** PASSAGE TO READ **

....................

The prescription of oxygen, and its patient-specific target range, is an essential part of a patients journey through hospital - but is often incomplete. The British Thoracic Society (BTS) 2015 audit identified a national-level deficit in oxygen and patient-specific target saturation prescriptions. However, this is not an issue isolated to the UK. Cousins et al (2016) summarised available international data, concluding that universally oxygen prescribing practice is poor. Hyperoxia, particularly in groups susceptible to type II respiratory failure, is also associated with excess morbidity and mortality, further highlighting the need for correct target saturations to identified on admission.
As electronic prescribing becomes increasingly common practice, we sought to determine if this could be used to achieve the BTS expected standard: ?a target [oxygen saturation] range for all hospital patients at the time of admission?. At our district general hospital (DGH), we used electronic patient records (capturing a 96-hour admission period) to monitor oxygen target saturation prescriptions at admission. Initially just 17% of patients had oxygen prescribed at admission. To improve this, we introduced an ?admission orderset? prescription, which, alongside venous thromboembolism prophylaxis, included an oxygen target saturation prescription. Following implementation we achieved a sustained improvement over the following 10 months, with an average of 53.2% of patients being prescribed oxygen and its target saturations on admission - with further changes planned.
As technology continues to be integrated into healthcare, simple additions identified at our DGH could be applied internationally to improve patient safety in this area.

....................

** SUPPLIED ENTRIES **
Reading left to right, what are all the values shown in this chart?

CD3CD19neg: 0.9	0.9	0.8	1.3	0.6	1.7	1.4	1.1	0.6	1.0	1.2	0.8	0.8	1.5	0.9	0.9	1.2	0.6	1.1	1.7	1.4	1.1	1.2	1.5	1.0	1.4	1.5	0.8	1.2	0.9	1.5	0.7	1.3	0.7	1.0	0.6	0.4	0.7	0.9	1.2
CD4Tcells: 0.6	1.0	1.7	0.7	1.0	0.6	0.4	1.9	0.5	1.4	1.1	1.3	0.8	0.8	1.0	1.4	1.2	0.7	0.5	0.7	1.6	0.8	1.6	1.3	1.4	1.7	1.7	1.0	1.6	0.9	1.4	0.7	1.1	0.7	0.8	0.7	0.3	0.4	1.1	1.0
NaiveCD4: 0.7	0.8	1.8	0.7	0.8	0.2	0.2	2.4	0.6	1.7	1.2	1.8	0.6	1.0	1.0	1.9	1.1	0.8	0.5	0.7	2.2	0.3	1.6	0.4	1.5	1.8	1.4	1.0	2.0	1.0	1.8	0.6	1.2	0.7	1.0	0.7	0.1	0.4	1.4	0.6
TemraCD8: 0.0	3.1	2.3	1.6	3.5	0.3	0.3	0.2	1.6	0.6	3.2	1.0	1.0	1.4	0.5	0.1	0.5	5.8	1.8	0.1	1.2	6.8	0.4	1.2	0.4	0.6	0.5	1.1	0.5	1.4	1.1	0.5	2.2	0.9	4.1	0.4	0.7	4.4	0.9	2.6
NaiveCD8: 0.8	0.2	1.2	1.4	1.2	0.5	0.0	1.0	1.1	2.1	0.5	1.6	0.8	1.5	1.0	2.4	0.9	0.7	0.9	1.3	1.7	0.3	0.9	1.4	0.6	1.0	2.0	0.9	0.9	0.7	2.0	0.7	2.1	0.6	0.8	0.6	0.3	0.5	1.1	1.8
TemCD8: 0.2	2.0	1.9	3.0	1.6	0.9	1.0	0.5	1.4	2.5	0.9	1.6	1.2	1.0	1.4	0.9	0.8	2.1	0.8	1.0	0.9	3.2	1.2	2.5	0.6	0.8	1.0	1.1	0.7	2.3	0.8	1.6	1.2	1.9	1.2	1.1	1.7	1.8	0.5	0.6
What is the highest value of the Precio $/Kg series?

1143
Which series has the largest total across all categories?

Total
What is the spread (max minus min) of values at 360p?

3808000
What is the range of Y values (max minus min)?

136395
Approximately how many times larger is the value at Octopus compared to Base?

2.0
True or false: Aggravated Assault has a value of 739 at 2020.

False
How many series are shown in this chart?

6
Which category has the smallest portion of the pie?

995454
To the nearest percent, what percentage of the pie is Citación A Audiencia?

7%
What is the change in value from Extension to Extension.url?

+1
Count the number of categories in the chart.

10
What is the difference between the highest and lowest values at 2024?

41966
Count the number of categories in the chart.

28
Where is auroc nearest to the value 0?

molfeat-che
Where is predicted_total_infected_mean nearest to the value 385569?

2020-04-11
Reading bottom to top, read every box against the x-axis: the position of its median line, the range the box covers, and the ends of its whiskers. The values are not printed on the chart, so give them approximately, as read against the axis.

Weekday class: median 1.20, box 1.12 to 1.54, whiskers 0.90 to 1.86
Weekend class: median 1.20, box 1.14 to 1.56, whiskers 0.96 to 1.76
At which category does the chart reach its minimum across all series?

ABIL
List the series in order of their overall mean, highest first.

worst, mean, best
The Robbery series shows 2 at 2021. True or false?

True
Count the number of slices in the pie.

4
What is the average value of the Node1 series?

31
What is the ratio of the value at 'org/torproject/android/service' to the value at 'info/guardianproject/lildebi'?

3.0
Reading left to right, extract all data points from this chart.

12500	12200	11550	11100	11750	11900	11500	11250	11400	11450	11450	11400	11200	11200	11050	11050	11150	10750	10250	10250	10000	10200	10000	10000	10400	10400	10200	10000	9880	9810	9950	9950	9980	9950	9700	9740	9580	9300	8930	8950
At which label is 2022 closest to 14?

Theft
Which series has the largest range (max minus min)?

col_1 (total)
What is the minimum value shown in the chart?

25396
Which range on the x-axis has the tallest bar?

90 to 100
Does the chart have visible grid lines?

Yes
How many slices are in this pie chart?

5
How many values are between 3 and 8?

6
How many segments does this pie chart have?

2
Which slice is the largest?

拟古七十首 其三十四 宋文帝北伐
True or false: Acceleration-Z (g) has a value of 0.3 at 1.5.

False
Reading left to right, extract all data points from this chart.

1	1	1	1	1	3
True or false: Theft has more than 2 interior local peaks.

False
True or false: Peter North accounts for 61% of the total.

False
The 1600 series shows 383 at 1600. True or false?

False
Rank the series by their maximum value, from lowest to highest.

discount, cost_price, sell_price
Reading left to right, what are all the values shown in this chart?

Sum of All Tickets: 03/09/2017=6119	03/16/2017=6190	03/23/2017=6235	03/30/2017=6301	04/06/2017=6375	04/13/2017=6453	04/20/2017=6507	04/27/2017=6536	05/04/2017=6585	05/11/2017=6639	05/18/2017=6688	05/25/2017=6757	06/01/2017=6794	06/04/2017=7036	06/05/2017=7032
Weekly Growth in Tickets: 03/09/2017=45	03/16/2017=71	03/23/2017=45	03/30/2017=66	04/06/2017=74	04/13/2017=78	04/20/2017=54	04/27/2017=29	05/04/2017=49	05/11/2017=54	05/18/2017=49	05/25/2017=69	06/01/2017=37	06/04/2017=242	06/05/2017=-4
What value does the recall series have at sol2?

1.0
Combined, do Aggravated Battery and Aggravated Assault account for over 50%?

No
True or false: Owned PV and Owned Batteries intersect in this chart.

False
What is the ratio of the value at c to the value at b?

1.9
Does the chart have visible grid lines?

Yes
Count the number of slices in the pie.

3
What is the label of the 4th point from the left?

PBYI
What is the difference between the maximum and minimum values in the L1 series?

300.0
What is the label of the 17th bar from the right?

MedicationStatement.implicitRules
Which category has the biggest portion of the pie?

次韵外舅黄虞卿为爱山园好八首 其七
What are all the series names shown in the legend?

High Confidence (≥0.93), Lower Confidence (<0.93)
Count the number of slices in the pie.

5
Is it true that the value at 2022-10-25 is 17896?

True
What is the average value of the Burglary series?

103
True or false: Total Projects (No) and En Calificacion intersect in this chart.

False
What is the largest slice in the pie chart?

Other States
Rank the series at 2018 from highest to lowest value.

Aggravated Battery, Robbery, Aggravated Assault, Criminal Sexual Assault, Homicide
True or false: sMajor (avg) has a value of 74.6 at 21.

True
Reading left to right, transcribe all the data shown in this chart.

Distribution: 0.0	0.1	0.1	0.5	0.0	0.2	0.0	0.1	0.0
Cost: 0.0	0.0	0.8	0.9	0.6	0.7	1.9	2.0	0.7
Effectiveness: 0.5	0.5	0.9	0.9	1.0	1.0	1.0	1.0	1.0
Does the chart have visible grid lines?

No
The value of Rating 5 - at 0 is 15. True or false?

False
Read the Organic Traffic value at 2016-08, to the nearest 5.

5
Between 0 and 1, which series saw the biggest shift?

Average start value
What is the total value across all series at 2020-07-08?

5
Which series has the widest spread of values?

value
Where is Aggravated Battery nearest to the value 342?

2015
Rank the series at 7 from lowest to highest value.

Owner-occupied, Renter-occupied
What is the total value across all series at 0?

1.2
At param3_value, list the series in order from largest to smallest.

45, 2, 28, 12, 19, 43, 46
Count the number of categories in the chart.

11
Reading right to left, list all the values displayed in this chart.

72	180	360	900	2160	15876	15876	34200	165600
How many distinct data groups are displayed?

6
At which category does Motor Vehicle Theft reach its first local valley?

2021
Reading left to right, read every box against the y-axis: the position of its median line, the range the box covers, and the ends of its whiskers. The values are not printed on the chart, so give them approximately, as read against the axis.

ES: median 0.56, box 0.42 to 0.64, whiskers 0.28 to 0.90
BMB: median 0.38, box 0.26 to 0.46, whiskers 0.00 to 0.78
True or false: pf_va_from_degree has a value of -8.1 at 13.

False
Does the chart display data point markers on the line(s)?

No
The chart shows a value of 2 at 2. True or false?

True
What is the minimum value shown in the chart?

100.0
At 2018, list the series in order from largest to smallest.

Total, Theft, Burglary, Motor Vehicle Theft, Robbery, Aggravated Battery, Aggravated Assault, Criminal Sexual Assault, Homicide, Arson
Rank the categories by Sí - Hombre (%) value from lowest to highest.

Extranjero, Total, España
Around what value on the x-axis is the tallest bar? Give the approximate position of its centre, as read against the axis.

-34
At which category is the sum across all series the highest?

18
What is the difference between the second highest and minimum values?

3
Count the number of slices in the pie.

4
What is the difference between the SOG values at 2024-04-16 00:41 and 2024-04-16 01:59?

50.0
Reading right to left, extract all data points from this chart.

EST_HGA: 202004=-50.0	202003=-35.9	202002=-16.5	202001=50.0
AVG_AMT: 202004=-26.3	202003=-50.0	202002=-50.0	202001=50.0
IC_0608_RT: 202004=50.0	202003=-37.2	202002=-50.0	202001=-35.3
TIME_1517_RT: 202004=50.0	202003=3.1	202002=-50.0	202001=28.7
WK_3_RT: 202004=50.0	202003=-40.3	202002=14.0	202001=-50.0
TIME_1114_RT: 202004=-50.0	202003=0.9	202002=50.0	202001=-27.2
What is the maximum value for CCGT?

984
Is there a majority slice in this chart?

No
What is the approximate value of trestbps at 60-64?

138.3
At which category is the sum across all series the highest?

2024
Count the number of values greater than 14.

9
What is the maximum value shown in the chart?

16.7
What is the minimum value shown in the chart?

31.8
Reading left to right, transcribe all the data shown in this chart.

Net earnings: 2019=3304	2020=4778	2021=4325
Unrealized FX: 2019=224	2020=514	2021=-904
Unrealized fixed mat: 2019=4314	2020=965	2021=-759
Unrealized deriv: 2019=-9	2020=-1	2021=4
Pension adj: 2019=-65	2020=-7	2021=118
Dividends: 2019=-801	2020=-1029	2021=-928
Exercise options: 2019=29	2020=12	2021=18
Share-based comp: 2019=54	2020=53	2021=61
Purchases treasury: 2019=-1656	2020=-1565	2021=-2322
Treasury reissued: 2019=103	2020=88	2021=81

....................

** WHAT THIS EXERCISE ASKS **
[1] According to the oxygen prescribing abstract, what percentage of patients initially had oxygen prescribed at admission?
[2] Give the oxygen prescribing abstract again from the words "The prescription of" through the words "identified on admission.", switching "poor" to "inadequate".
Use only the oxygen prescribing abstract.

** SOLUTION LIST **
[1] 17%

[2]
The prescription of oxygen, and its patient-specific target range, is an essential part of a patients journey through hospital - but is often incomplete. The British Thoracic Society (BTS) 2015 audit identified a national-level deficit in oxygen and patient-specific target saturation prescriptions. However, this is not an issue isolated to the UK. Cousins et al (2016) summarised available international data, concluding that universally oxygen prescribing practice is inadequate. Hyperoxia, particularly in groups susceptible to type II respiratory failure, is also associated with excess morbidity and mortality, further highlighting the need for correct target saturations to identified on admission.